In the Netflix documentary on social media- “The Social Dilemma,” Tristan Harris, a retired design ethicist for Google, describes it as akin to a million “Truman Shows”. It was a movie starring Jim Carrey from 1998 that depicted a TV show centered around a baby who was watched by millions as he grows to adulthood, unaware everything he sees and experiences is fed to him by the producers. Now, we all live within a “Truman Show” designed and set up to feed us only what we and others want us to hear. Nothing else gets through. How can we dispute or even question data if we don’t know anything else exists?

Instead of the internet opening our eyes to truth, the beauty and breadth of its accessible data can be manipulated and fed to steer us down the path others want us to find. It’s not easy to distinguish if a site is legitimate when there are so many that look real and claim they are accurate. Be an active participant. Seek out how to regulate your device settings so that multiple perspectives are represented when you do a search. Look for trusted sites that have a reputation for integrity and honesty. Those that have a proven track record over years, not months, like medical reports from the New England Journal of Medicine, the Journal of the American Medical Association, the Mayo Clinic, the Harvard Medical Press. Seek out respectable and hard earned reputations for accuracy in whatever field you’re investigating such as the Kelly Blue Book for automobiles, Consumer Reports and the above agencies for medical issues.

Look for unbiased, non partisan sites. For news I turn to APS, NPR, Reuters, PBS news services and weather.com. Almost every site I could find that ranked news sources according to bias, either left or right, found these to be consistently neutral.

Find data backed up by other experts in the field. Learn who wrote the piece, their credentials and expertise. I reject anything that’s anonymous. If they aren’t willing to put their name and credentials behind their words how can they be reliable? Do they really exist when Googled? Are the links they use to support their claims also reputable and respected? Research the website and see what other sites are associated with it by plopping their website address into a search engine.

Results will show other sites that have been linked back to the website you’re researching and can help you gauge its reliability. Does the site openly admit any bias? Every medical paper published must state any bias or inherent conflict that may have impacted their findings.
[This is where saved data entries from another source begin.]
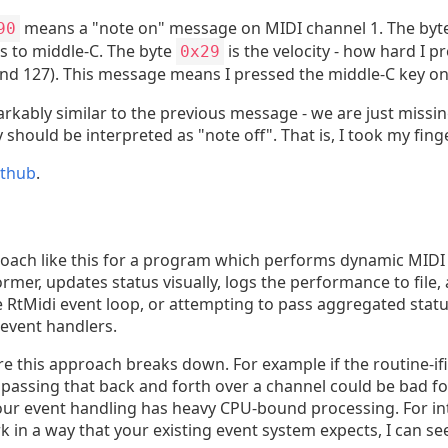
means a "note on" message on MIDI channel 1. The byt
90
tes to middle-C. The byte
is the velocity - how hard I p
0x29
and 127). This message means I pressed the middle-C key on t
rkably similar to the previous message - we are just missing
 should be interpreted as "note off". That is, I took my fing
ithub
.
roach like this for a program which performs dynamic MIDI 
rmer, updates status visually, logs the performance to file
 the RtMidi event loop, or attempting to pass aggregated st
event handlers.
e this approach breaks down. For example if the routine-i
, passing that back and forth over a channel could be bad f
f your event handling has heavy CPU-bound processing. For i
in a way that your existing event system expects, I can see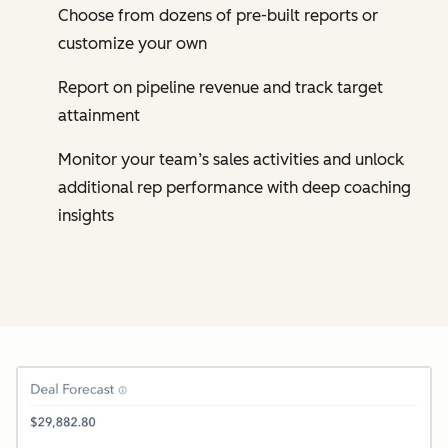
Choose from dozens of pre-built reports or
customize your own
Report on pipeline revenue and track target
attainment
Monitor your team’s sales activities and unlock
additional rep performance with deep coaching
insights
Cl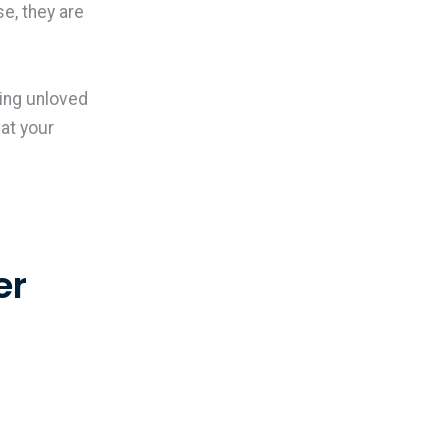
e, they are
ing unloved
hat your
er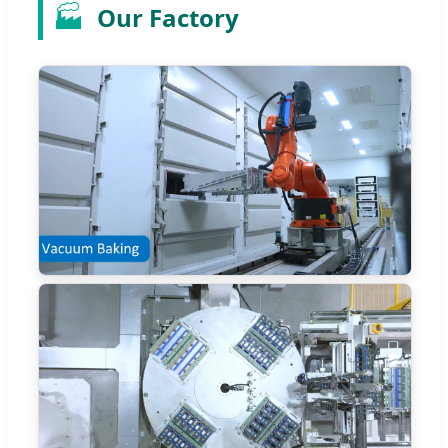
🏭
Our Factory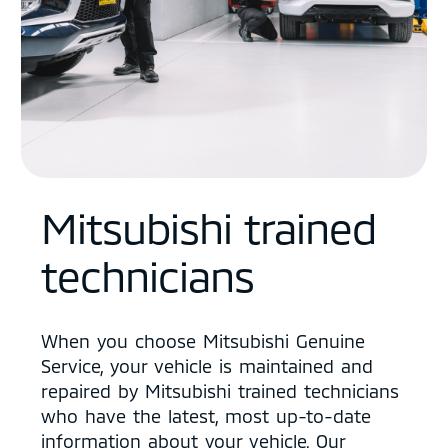
Mitsubishi trained
technicians
When you choose Mitsubishi Genuine
Service, your vehicle is maintained and
repaired by Mitsubishi trained technicians
who have the latest, most up-to-date
information about your vehicle. Our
Such as being paid by big tobacco to dispel concerns that vaping is harmful or being a shareholder of the company.

Make sure you’re getting the most up to date information-news develops rapidly, so an article from even last week may not have all the facts.

Do your own fact-checking. Friends, family and patients mean well. I am constantly getting forwarded emails, regarding medical issues, that tout quick fixes for everything – chronic pain, memory loss, erectile dysfunction. But they are bogus and just trying to sell something. More malicious ones try to manipulate data to argue a point of view.

I know when these aren’t truthful and accurate. But outside of the medical field I’m just as desperate to understand how to find the truth. Too often we enjoy sitting in a bubble being fed what we want to hear. Disputing long held beliefs or questioning fortified foundations isn’t easy. Being proactive is exhausting and time consuming. But it’s the only way we’ll stop letting others define the narrative. Whoever controls the information stream controls the world. I’m done letting a few decide what I see and hear.